• **Work instructions**
Take the lines below between the one holding "Herri Aukera (HA): Kar" and the one holding "de sortir de", inclusive, and copy them exactly. Add nothing.

• **Data extract**

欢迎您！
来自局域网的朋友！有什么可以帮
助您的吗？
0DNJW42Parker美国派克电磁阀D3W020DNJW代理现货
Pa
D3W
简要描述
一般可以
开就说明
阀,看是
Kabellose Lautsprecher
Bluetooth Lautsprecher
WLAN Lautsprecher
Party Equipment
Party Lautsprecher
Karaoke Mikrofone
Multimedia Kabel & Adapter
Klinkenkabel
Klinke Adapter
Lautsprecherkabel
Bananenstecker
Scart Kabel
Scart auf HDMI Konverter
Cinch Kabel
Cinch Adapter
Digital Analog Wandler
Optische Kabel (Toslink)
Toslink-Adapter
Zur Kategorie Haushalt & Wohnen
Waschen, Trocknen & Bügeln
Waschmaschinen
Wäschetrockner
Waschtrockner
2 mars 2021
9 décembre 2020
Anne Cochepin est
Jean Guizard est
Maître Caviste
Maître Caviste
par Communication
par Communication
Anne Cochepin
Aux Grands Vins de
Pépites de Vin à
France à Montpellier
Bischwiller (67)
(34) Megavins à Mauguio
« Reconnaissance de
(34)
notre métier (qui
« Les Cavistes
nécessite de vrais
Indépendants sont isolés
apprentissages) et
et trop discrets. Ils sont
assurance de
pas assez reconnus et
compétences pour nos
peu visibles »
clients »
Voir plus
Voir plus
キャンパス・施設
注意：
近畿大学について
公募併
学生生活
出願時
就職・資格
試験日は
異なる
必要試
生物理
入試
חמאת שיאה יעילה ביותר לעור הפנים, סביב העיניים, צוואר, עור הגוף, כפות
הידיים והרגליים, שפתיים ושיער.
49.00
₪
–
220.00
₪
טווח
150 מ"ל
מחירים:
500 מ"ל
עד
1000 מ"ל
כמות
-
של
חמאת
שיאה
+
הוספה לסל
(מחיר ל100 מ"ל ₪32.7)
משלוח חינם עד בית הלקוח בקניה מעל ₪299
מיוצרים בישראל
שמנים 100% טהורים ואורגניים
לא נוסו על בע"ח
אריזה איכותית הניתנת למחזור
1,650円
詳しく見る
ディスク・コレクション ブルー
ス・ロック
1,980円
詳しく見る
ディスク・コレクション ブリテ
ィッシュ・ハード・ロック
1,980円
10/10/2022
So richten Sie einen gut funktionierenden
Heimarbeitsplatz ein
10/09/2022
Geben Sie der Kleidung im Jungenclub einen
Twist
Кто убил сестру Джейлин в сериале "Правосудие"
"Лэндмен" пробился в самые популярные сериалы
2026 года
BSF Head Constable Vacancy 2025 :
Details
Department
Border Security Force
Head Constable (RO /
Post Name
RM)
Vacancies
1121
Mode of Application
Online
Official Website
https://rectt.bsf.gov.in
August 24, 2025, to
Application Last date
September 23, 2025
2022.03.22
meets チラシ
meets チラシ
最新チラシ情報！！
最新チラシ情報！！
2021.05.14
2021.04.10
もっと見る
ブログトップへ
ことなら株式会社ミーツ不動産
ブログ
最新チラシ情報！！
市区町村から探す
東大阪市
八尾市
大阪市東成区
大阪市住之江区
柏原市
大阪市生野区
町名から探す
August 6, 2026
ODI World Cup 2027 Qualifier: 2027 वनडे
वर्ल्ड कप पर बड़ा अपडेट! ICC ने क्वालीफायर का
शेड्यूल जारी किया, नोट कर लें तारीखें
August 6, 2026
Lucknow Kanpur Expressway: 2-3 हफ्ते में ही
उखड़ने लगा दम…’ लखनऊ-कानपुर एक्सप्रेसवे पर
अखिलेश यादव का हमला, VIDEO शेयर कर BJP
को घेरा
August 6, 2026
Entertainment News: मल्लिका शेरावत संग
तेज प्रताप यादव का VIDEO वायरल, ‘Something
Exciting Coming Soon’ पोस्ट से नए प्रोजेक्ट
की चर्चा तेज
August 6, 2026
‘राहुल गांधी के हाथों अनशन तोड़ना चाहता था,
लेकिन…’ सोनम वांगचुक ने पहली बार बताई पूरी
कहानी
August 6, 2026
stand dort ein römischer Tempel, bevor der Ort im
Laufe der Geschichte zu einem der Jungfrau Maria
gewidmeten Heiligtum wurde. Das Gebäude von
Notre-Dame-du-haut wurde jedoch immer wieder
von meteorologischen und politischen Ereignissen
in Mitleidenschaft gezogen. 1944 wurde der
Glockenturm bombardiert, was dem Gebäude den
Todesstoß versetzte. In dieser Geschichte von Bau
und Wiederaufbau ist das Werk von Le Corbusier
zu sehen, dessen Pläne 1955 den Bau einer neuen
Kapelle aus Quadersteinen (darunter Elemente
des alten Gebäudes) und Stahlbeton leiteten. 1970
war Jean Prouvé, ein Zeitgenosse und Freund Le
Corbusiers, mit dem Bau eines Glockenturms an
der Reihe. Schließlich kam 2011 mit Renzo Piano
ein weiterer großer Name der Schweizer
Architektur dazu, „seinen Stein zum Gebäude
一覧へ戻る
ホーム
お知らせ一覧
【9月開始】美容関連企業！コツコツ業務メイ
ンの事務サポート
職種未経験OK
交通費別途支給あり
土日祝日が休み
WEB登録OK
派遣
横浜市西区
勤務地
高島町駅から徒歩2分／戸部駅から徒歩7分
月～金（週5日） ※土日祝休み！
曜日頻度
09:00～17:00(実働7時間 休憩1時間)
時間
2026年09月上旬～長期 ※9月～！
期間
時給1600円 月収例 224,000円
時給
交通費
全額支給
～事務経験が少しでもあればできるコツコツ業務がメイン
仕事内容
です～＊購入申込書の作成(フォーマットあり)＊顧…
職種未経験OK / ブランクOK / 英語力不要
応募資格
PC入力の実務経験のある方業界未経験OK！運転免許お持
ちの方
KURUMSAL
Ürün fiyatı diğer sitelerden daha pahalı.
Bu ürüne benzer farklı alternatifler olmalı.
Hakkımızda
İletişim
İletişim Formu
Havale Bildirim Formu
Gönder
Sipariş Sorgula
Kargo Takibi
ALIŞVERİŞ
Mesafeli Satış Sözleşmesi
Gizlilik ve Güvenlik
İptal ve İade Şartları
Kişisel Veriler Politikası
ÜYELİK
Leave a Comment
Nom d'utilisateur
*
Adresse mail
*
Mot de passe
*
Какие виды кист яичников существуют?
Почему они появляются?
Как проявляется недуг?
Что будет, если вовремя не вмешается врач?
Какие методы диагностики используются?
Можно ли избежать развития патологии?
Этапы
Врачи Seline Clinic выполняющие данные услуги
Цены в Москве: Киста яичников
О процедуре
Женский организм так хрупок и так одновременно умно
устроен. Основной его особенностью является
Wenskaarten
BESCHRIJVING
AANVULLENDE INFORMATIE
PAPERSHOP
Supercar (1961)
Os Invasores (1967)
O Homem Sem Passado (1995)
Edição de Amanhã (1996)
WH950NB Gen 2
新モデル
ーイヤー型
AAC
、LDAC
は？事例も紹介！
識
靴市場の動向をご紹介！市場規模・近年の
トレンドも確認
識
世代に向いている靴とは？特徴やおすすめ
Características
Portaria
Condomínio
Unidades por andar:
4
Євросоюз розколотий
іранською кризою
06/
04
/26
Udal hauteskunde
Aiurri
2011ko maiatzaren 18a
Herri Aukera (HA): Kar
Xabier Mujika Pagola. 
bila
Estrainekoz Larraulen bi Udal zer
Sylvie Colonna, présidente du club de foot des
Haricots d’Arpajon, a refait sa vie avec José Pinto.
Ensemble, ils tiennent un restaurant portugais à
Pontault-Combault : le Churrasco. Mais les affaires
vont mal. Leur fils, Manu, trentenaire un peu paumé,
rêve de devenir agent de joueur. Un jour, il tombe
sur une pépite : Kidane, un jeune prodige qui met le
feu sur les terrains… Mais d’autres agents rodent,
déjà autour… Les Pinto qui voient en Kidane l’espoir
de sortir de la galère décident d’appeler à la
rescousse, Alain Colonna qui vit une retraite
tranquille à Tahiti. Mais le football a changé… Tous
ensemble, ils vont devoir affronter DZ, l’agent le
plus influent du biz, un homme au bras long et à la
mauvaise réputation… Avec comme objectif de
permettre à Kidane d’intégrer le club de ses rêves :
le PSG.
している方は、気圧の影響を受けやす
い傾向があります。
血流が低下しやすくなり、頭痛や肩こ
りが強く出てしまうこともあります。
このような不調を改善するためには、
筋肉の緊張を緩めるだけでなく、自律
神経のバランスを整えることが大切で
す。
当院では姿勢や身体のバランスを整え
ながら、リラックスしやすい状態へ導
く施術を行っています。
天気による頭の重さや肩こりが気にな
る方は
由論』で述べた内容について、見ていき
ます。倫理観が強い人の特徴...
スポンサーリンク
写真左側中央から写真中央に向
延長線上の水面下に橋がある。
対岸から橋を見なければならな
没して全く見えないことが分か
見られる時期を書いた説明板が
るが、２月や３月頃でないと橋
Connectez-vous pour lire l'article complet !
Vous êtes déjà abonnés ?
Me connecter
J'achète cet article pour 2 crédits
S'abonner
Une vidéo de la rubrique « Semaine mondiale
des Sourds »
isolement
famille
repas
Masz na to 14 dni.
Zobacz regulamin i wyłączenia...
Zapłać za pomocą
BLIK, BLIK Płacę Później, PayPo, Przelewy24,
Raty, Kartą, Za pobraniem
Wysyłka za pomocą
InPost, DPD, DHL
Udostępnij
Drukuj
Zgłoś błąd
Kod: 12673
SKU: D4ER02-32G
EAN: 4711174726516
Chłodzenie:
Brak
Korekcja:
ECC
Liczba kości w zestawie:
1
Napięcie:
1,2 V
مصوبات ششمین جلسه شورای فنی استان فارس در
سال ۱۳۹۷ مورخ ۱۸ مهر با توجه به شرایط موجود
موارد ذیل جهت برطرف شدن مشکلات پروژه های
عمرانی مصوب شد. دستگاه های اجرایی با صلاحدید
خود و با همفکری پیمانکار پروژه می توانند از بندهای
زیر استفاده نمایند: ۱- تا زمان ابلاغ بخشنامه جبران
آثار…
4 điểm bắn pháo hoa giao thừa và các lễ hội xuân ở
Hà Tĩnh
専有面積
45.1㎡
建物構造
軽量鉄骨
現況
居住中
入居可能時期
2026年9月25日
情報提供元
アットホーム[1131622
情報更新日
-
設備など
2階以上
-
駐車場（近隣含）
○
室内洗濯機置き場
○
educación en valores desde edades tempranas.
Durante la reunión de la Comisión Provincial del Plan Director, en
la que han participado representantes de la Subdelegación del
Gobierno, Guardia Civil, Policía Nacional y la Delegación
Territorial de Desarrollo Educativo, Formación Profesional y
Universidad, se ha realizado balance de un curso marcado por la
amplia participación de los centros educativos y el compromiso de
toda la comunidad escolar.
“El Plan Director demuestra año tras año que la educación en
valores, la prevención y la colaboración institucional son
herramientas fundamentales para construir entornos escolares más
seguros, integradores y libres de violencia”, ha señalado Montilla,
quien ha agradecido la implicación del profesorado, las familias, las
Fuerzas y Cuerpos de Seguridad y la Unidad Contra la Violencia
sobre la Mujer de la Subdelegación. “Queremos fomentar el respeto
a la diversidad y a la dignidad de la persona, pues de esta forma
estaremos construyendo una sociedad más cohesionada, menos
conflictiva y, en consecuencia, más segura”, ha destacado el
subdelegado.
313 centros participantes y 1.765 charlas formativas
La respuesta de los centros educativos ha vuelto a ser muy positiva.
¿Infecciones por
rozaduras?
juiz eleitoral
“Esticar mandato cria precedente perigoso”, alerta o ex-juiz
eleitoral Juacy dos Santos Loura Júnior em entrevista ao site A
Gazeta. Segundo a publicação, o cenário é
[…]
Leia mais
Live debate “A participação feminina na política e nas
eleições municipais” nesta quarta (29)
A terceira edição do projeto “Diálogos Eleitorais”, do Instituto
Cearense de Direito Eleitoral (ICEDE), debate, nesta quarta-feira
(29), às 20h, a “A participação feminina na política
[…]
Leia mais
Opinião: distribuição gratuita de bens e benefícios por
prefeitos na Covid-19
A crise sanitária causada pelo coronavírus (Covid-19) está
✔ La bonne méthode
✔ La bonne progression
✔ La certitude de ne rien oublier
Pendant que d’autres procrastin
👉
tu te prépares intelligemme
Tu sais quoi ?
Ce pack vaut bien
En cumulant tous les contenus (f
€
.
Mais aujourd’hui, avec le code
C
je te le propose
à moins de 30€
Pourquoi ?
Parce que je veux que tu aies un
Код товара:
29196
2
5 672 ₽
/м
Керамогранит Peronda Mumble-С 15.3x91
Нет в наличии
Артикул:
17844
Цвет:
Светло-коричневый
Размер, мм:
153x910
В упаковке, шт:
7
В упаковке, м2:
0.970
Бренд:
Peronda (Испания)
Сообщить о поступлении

• **Exercise result**
Herri Aukera (HA): Kar
Xabier Mujika Pagola. 
bila
Estrainekoz Larraulen bi Udal zer
Sylvie Colonna, présidente du club de foot des
Haricots d’Arpajon, a refait sa vie avec José Pinto.
Ensemble, ils tiennent un restaurant portugais à
Pontault-Combault : le Churrasco. Mais les affaires
vont mal. Leur fils, Manu, trentenaire un peu paumé,
rêve de devenir agent de joueur. Un jour, il tombe
sur une pépite : Kidane, un jeune prodige qui met le
feu sur les terrains… Mais d’autres agents rodent,
déjà autour… Les Pinto qui voient en Kidane l’espoir
de sortir de la galère décident d’appeler à la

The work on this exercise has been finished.